As you wrote everything down, Shirley continued: “Make sure you get all that for this year. For next year changes are going to happen and I need you to give me some answers as well.”

“Now, as you know, the N5 is targeted at the seniors market, which means we cannot really change the price of it that much. Now if we made the changes to the component part that I told you about, how many units would we need to sell of the N5 to break even, if we do not increase our prices?” Shirley asked.

“What about if we wanted to make the same profit as this year? How many units of the N5 do we need to sell?” Shirley continued. “And, one last thing. One of my accountants said something about contribution margin ratio. He said we should try to maintain the same contribution margin ratio as that means we will make the same profit without having to try to sell more, which I take to mean that we will have to increase prices right? So tell me how much we need to increase the price of N5 to, so as to maintain the same contribution margin ratio, taking into account the increased component cost.”

Thankful that that was over, you left Shirley’s office and headed to Hot Space, where hopefully the situation would be cooler, unlikely though it may be.

Hot Space produces a line of radiant heaters and a radiant tube replacement kit. Demand for the radiant heaters is increasing and Gordon has requested for help in planning the best sales and production mix for next year. He has provided Maureen with some data that she has shared with you.

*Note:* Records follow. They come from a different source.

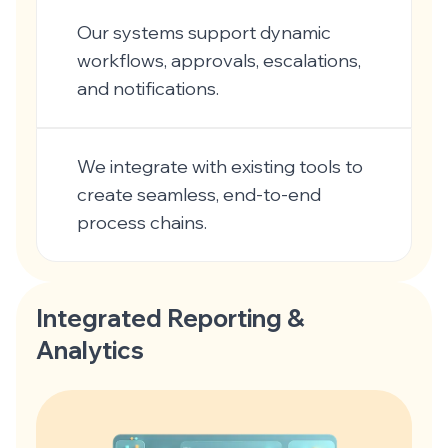
Our systems support dynamic
workflows, approvals, escalations,
and notifications.
We integrate with existing tools to
create seamless, end-to-end
process chains.
Integrated Reporting &
Analytics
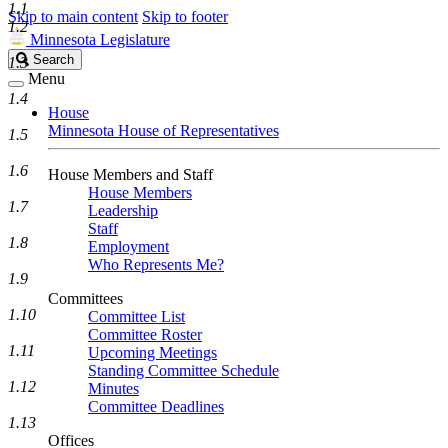
1.1
Skip to main content
Skip to footer
1.2
Minnesota Legislature
Search
Search
1.3
Legislature
Menu
1.4
House
Minnesota House of Representatives
1.5
1.6
House Members and Staff
House Members
1.7
Leadership
Staff
1.8
Employment
Who Represents Me?
1.9
Committees
1.10
Committee List
Committee Roster
1.11
Upcoming Meetings
Standing Committee Schedule
1.12
Minutes
Committee Deadlines
1.13
Offices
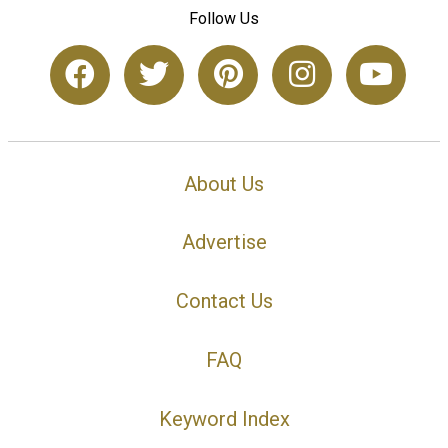
Follow Us
About Us
Advertise
Contact Us
FAQ
Keyword Index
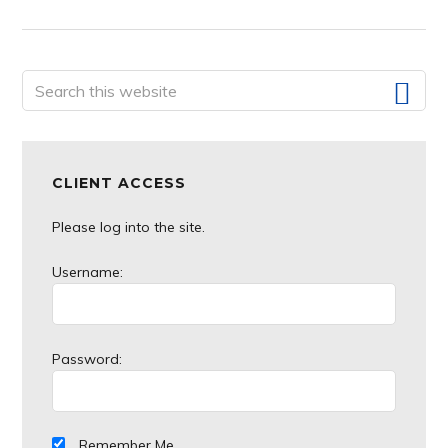
Primary
Search
this
Sidebar
website
CLIENT ACCESS
Please log into the site.
Username:
Password:
Remember Me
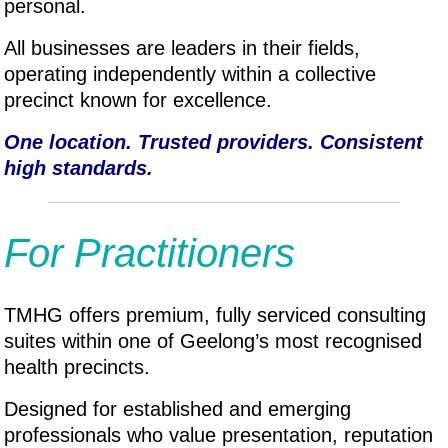
personal.
All businesses are leaders in their fields,
operating independently within a collective
precinct known for excellence.
One location. Trusted providers. Consistent
high standards.
For Practitioners
TMHG offers premium, fully serviced consulting
suites within one of Geelong’s most recognised
health precincts.
Designed for established and emerging
professionals who value presentation, reputation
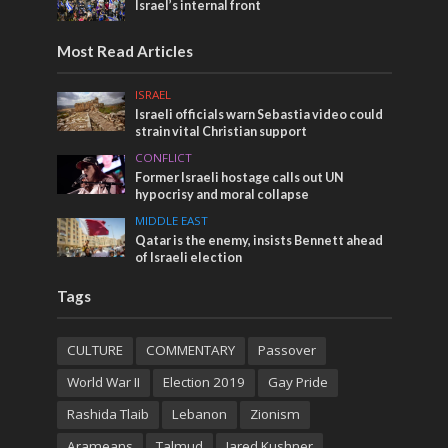
Israel’s internal front
Most Read Articles
ISRAEL
Israeli officials warn Sebastia video could
strain vital Christian support
CONFLICT
Former Israeli hostage calls out UN
hypocrisy and moral collapse
MIDDLE EAST
Qatar is the enemy, insists Bennett ahead
of Israeli election
Tags
CULTURE
COMMENTARY
Passover
World War II
Election 2019
Gay Pride
Rashida Tlaib
Lebanon
Zionism
Arameans
Talmud
Jared Kushner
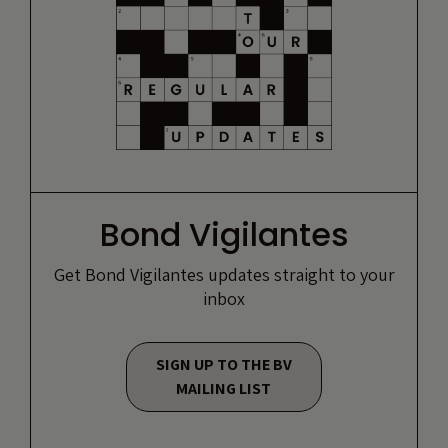
Bond Vigilantes
Get Bond Vigilantes updates straight to your
inbox
SIGN UP TO THE BV
MAILING LIST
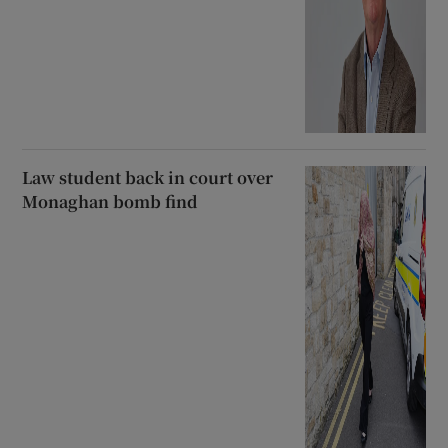
Law student back in court over
Monaghan bomb find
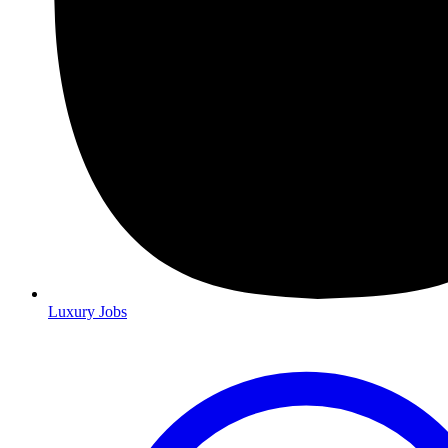
Luxury Jobs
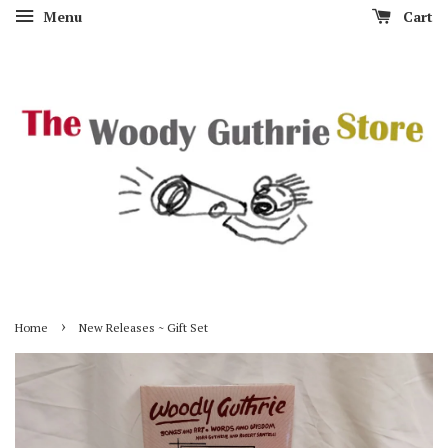
Menu
Cart
›
Home
New Releases ~ Gift Set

“I need to know how to plan for next year in terms of what to produce and sell. We run a single-shift operation with no possibility of changing that. Not even for emergency overtime. We have a capacity of 150,000 direct-labour hours per year and that is not going to change. Our people and machines are currently used to produce all five products when required,” Gordon told you as he sat you down in his office. “The direct-labour rate is $12.00 per hour and that will not change next year.”

“All of our non-manufacturing costs are fixed. Fixed costs total $356,000 per year.

Our variable manufacturing costs are $4.00 per direct-labour hour, or so I am told.

Don’t worry about whatever inventory we have as it’s insignificant.” He said.

“I need to know how many labour hours are required for me to meet my demand for next year. Do I have enough hours to produce everything I need? Additionally, I need to know what my production plan should be. Tell me which my most profitable product is. Show me a plan that will maximise my income.”


Prepare a report for Maureen Pistana that addresses the following:

a) for Michael Fowler:

  1. The relevant cost of each Retractafan;
  2. The appropriate production/purchase plan; and,
  3. The qualitative factors to consider

b) For Shirley Robson:

  1. The break-even point and the number of units of N5 to be sold this year;
  2. The break-even point next year if prices do not change;
  3. The number of units to sell next year to make the same profit as this year; and,
  4. The suggested price so as to maintain the same contribution margin ratio.

c) for Gordon Stapleton:

  1. The number of labour hours required to fulfil his department’s requirements for next year;
  2. The ranking of the most profitable product; and,
  3. The appropriate production plan for next year that maximises income.